(Data records)
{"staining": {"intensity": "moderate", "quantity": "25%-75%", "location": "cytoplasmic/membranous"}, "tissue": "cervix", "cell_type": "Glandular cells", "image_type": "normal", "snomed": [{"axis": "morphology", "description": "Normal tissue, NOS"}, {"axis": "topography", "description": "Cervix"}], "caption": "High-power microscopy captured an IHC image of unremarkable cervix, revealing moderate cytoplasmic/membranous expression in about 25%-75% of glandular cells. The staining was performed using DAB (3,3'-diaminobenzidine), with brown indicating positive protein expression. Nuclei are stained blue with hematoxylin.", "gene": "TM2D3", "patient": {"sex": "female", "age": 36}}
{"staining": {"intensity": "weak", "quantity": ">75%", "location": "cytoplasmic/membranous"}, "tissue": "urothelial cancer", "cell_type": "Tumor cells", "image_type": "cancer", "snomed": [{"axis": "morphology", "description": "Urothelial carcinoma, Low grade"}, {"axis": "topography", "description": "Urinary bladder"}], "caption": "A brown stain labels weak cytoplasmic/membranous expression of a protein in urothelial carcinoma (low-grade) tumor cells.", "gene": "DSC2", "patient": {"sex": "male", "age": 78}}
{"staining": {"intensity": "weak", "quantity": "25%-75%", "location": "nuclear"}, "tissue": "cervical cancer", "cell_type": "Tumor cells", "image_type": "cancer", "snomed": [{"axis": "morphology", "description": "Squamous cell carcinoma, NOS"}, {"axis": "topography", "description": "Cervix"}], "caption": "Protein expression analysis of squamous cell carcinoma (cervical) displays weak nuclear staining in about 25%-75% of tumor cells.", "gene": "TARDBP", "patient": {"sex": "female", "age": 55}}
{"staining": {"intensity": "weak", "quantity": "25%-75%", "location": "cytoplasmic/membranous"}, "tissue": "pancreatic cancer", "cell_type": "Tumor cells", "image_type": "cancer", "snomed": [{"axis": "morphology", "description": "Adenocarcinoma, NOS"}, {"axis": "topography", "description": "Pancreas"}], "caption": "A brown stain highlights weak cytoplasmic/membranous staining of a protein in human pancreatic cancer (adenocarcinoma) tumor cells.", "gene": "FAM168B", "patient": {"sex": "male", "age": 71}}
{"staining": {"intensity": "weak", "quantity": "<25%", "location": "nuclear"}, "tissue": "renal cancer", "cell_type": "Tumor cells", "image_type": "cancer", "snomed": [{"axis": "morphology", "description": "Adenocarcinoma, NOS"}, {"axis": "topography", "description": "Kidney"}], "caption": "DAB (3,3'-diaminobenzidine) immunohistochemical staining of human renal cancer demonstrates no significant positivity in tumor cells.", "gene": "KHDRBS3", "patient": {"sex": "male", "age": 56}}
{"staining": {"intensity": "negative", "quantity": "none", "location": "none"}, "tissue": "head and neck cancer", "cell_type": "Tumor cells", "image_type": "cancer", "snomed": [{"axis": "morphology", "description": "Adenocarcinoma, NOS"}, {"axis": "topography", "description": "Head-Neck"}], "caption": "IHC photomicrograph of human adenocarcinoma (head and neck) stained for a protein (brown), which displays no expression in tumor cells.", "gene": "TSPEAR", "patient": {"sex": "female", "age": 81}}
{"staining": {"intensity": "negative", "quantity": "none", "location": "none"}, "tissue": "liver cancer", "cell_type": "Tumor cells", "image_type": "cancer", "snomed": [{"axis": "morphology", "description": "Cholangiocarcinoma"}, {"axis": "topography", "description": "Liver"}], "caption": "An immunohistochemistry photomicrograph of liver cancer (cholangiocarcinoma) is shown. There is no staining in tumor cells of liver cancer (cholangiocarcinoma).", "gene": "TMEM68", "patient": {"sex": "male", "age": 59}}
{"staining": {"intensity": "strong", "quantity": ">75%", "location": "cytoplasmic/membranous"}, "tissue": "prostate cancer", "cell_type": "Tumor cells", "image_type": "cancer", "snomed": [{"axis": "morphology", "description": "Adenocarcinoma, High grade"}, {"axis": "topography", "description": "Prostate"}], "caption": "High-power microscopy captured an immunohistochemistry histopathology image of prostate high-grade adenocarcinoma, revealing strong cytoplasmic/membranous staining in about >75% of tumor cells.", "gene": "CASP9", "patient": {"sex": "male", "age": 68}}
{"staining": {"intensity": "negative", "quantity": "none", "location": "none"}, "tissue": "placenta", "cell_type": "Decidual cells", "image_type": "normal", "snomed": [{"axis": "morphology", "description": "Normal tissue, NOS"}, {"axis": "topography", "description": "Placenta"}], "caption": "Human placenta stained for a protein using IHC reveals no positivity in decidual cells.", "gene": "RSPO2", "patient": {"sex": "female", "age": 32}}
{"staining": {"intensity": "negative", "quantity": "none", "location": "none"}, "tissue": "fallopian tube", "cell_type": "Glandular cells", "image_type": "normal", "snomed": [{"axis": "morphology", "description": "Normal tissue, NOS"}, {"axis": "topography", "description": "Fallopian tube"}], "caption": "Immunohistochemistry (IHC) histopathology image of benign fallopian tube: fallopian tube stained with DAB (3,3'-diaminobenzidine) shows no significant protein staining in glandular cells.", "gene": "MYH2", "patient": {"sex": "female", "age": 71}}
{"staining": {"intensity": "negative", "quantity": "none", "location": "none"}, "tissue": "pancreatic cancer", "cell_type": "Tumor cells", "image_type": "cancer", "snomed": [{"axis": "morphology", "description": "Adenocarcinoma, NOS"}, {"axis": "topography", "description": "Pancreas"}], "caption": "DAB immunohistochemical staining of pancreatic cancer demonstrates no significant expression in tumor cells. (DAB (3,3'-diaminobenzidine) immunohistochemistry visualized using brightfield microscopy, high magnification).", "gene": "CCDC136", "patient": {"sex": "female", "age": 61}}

#### PROBLEM REQUIREMENTS
Using the records above, copy every line that has the word "captured" in it.

#### EXERCISE SOLUTION
{"staining": {"intensity": "moderate", "quantity": "25%-75%", "location": "cytoplasmic/membranous"}, "tissue": "cervix", "cell_type": "Glandular cells", "image_type": "normal", "snomed": [{"axis": "morphology", "description": "Normal tissue, NOS"}, {"axis": "topography", "description": "Cervix"}], "caption": "High-power microscopy captured an IHC image of unremarkable cervix, revealing moderate cytoplasmic/membranous expression in about 25%-75% of glandular cells. The staining was performed using DAB (3,3'-diaminobenzidine), with brown indicating positive protein expression. Nuclei are stained blue with hematoxylin.", "gene": "TM2D3", "patient": {"sex": "female", "age": 36}}
{"staining": {"intensity": "strong", "quantity": ">75%", "location": "cytoplasmic/membranous"}, "tissue": "prostate cancer", "cell_type": "Tumor cells", "image_type": "cancer", "snomed": [{"axis": "morphology", "description": "Adenocarcinoma, High grade"}, {"axis": "topography", "description": "Prostate"}], "caption": "High-power microscopy captured an immunohistochemistry histopathology image of prostate high-grade adenocarcinoma, revealing strong cytoplasmic/membranous staining in about >75% of tumor cells.", "gene": "CASP9", "patient": {"sex": "male", "age": 68}}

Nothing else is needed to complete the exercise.